La sieste dans la forêt
En mars 1919, alors que il se promenait dans la forêt de Fontainebleau, Oskar Serti reconnut l’arbre qui avait servi de modèle au peintre Pierre Lipart pour son célèbre tableau intitulé : « La sieste ». La perspective de faire partie intégrante d’un tableau poussa Serti à venir s’allonger au pied de l’arbre dans la même position que le personnage qui y était représenté.

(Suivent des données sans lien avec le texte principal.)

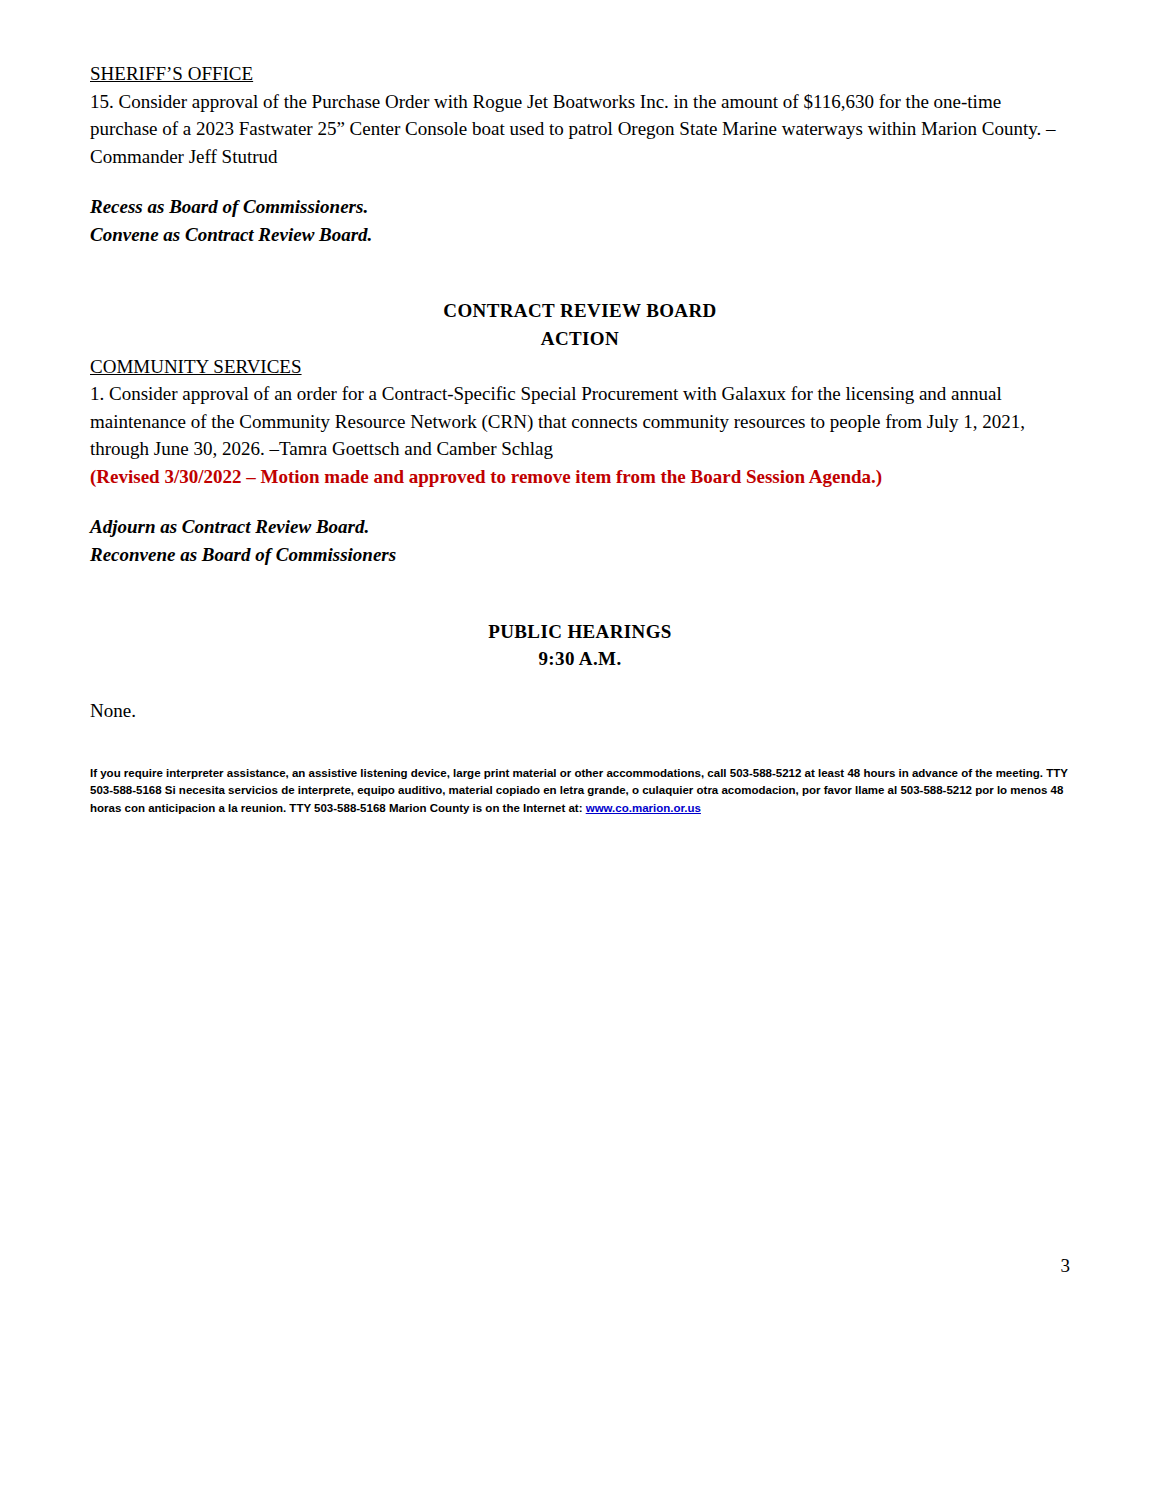SHERIFF’S OFFICE
15. Consider approval of the Purchase Order with Rogue Jet Boatworks Inc. in the amount of $116,630 for the one-time purchase of a 2023 Fastwater 25” Center Console boat used to patrol Oregon State Marine waterways within Marion County. –Commander Jeff Stutrud
Recess as Board of Commissioners.
Convene as Contract Review Board.
CONTRACT REVIEW BOARD
ACTION
COMMUNITY SERVICES
1. Consider approval of an order for a Contract-Specific Special Procurement with Galaxux for the licensing and annual maintenance of the Community Resource Network (CRN) that connects community resources to people from July 1, 2021, through June 30, 2026. –Tamra Goettsch and Camber Schlag
(Revised 3/30/2022 – Motion made and approved to remove item from the Board Session Agenda.)
Adjourn as Contract Review Board.
Reconvene as Board of Commissioners
PUBLIC HEARINGS
9:30 A.M.
None.
If you require interpreter assistance, an assistive listening device, large print material or other accommodations, call 503-588-5212 at least 48 hours in advance of the meeting. TTY 503-588-5168 Si necesita servicios de interprete, equipo auditivo, material copiado en letra grande, o culaquier otra acomodacion, por favor llame al 503-588-5212 por lo menos 48 horas con anticipacion a la reunion. TTY 503-588-5168 Marion County is on the Internet at: www.co.marion.or.us
3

Mais après quelques minutes, il se sentit envahi par une colonne de fourmis. Il se rendit alors compte que ce qu’il avait toujours pris pour une craquelure dans le bas de la toile, représentait en fait le passage des insectes sur les jambes du personnage. Préférant ne pas prendre le risque de vérifier l’origine des autres craquelures qui recouvraient le personnage, Serti se leva en catastrophe et poursuivit son chemin
Un peu plus loin, Oskar Serti reconnut dans l’arbre vénérable qui se trouvait devant lui, l’arbuste au pied duquel il s’était recueilli le soir de ses onze ans. Il se souvint parfaitement du crucifix qui y était accroché et devant lequel il s’était agenouillé en faisant le serment de devenir un jour écrivain.

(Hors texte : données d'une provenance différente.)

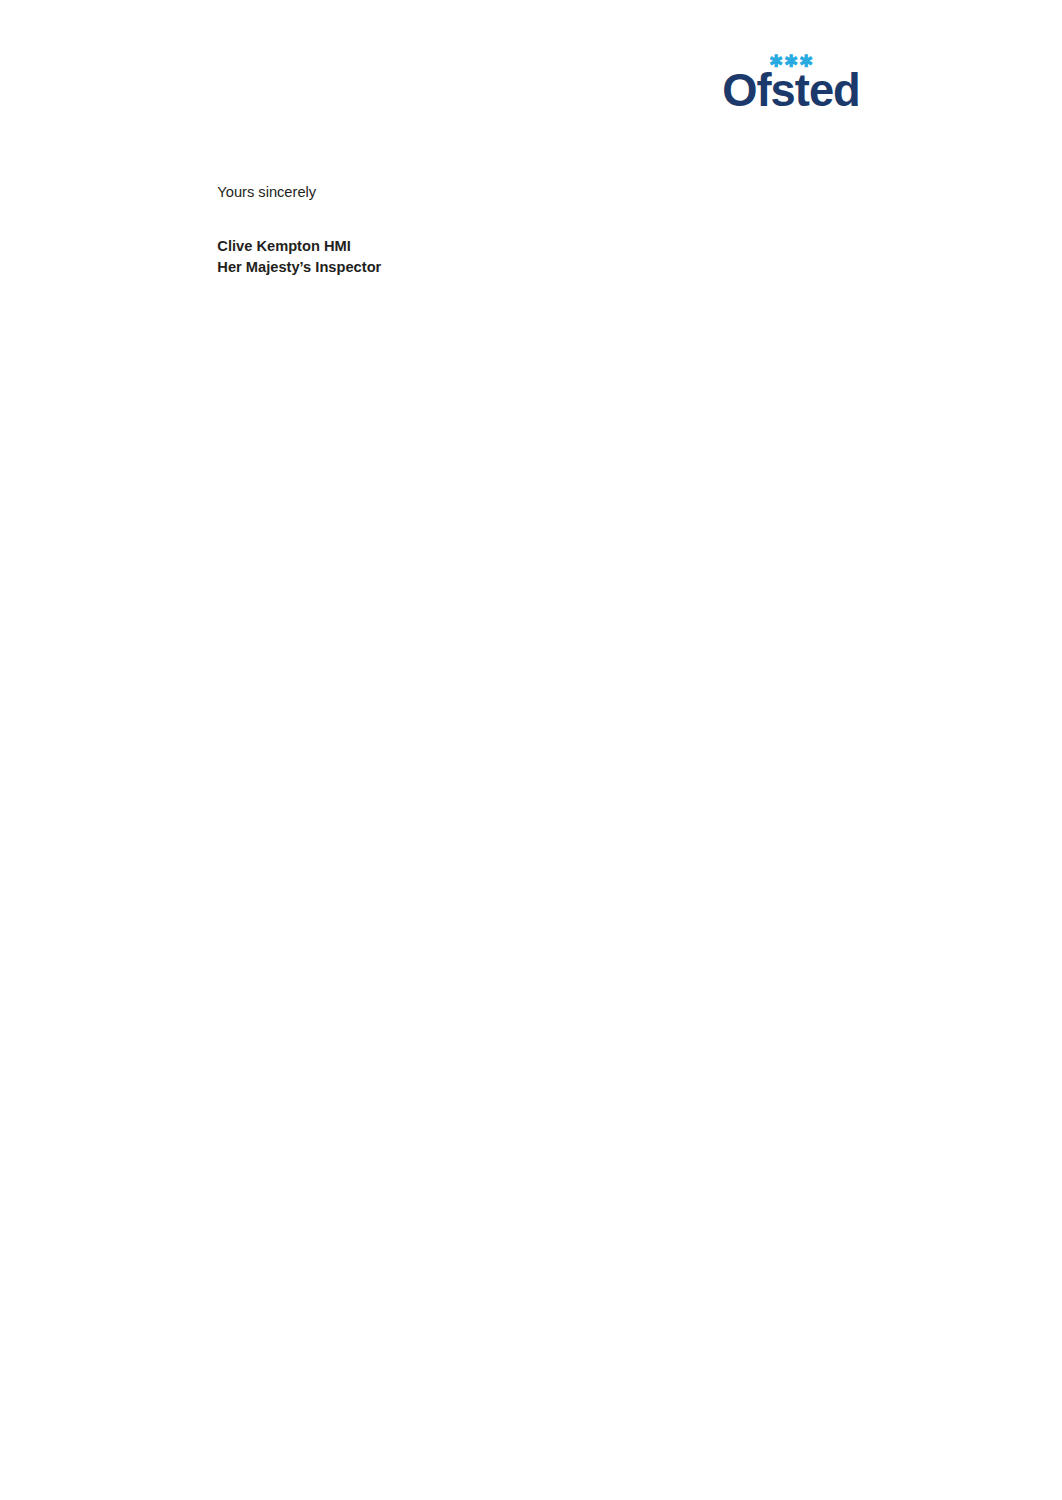✱✱✱
Ofsted
Yours sincerely
Clive Kempton HMI
Her Majesty’s Inspector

Malgré sa déception de ne plus y retrouver de crucifix, Serti s’allongea au pied de l’arbre en pensant avec plaisir au roman qu’il venait enfin de publier, et qui, même s’il ne récoltait pas le succès espéré, avait le mérite d’exister.

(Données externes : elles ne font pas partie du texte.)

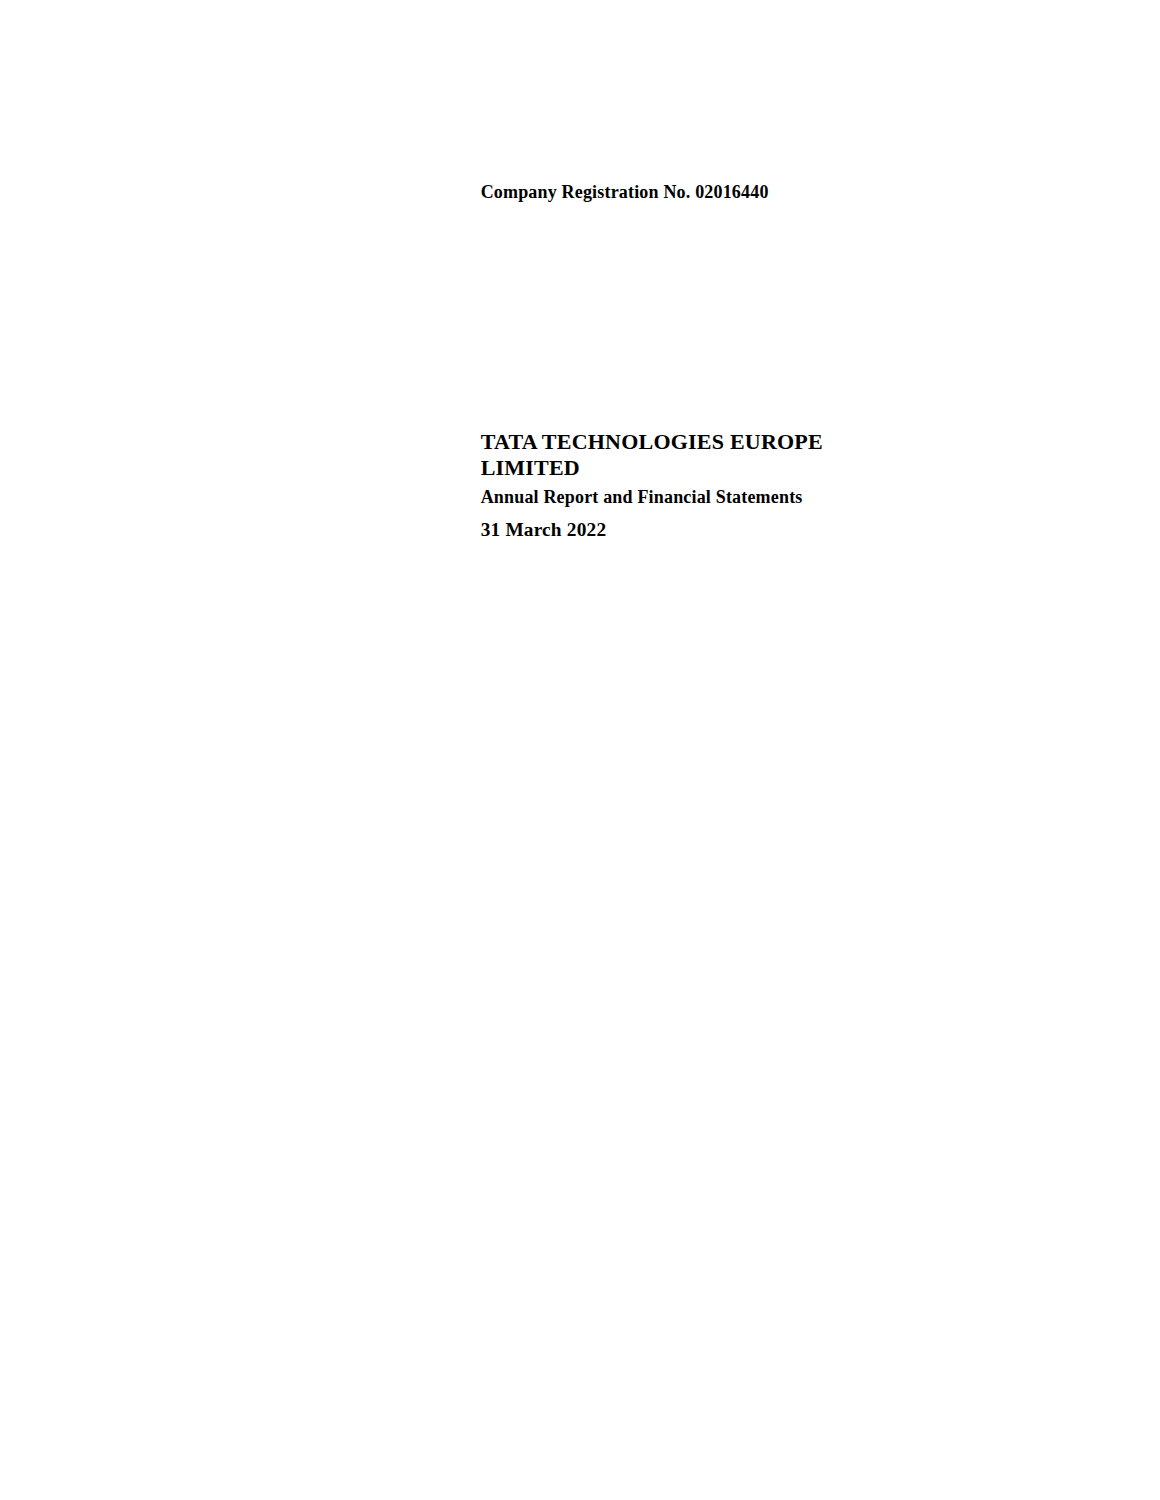Company Registration No. 02016440
TATA TECHNOLOGIES EUROPE
LIMITED
Annual Report and Financial Statements
31 March 2022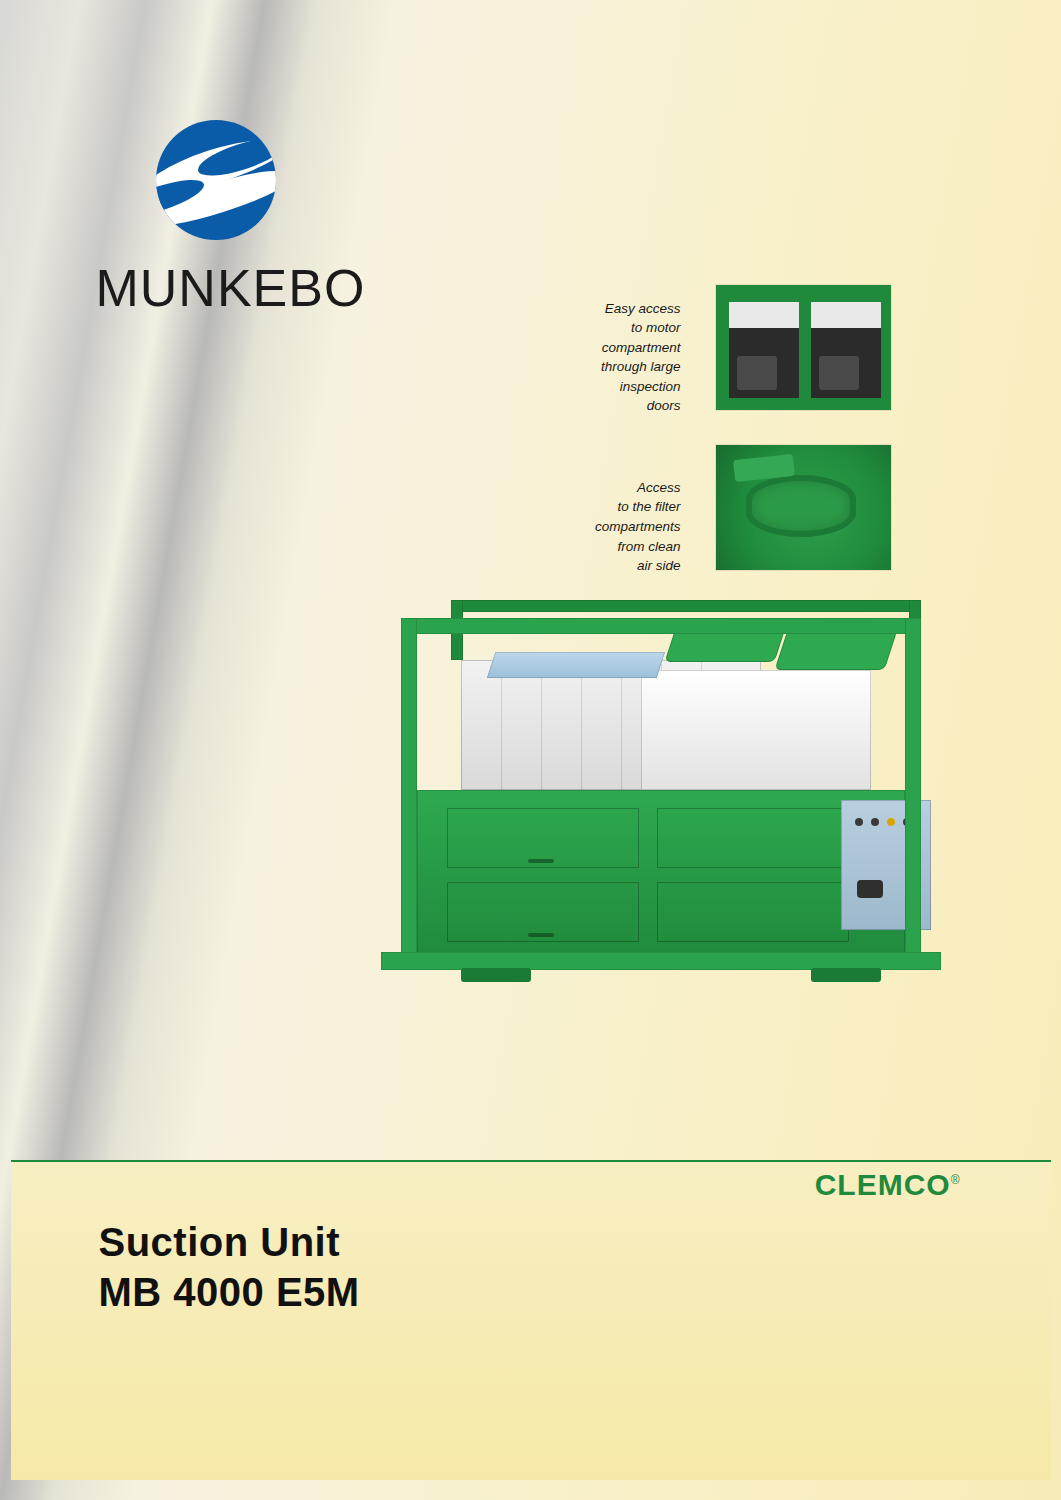MUNKEBO
Easy access
to motor
compartment
through large
inspection
doors
Access
to the filter
compartments
from clean
air side
Suction Unit
MB 4000 E5M
CLEMCO®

Serti inspirait de tout son contentement une grande bouffée d’air pur lorsqu’il sentit une petite branche récalcitrante lui pincer le haut du crâne, l’obligeant à rentrer la tête dans les épaules. Mais comme en ce moment d’intense satisfaction, il ne pouvait accepter de se faire rabaisser par quoi que ce fût, il passa la main dans le dos et sectionna la branche d’un coup sec. Il s’aperçut alors avec stupéfaction qu’il tenait entre ses doigts le bras droit du Christ : au cours de son passage à l’àge adulte, l’arbre avait dû englober le crucifix, ne laissant plus passer qu’une main tendue vers l’extérieur.
Serti emporta le bras avec lui, y fixa une plume au niveau de la fracture et décida de l’utiliser pour écrire son prochain roman. Un roman qui laisserait enfin éclater l’étendue de son talent aux yeux de tous ceux qui lui conseillaient pourtant un peu plus d’humilité.
Un peu plus loin, Oskar Serti trouva le fameux « Arbre à clous » sur lequel — suivant une superstition profondément ancrée — les gens de la région venaient exorciser leur mal en enfonçant un clou qu’ils avaient auparavant posé à l’endroit de leur douleur.
Dans un élan de solidarité, Serti voulut partager le poids de cette souffrance populaire et s’allongea au pied de l’arbre pour y faire la sieste.
À son réveil, ses cheveux étaient tellement emmêlés dans les clous qu’il dut se les arracher pour retrouver la liberté. Mais à sa grande surprise, il ne ressentit pas le moindre mal, comme si le fait d’avoir précédemment mis son cuir chevelu en contact avec les clous avait éloigné la douleur.
Il s’en alla pourtant rongé par le sentiment d’avoir involontairement détourné à son propre avantage le pouvoir de clous plantés par d’autres ; et ne put s’empêcher, les jours suivants, de venir s’excuser auprès des gens de la région dont une ancienne douleur semblait s’être subitement réveillée.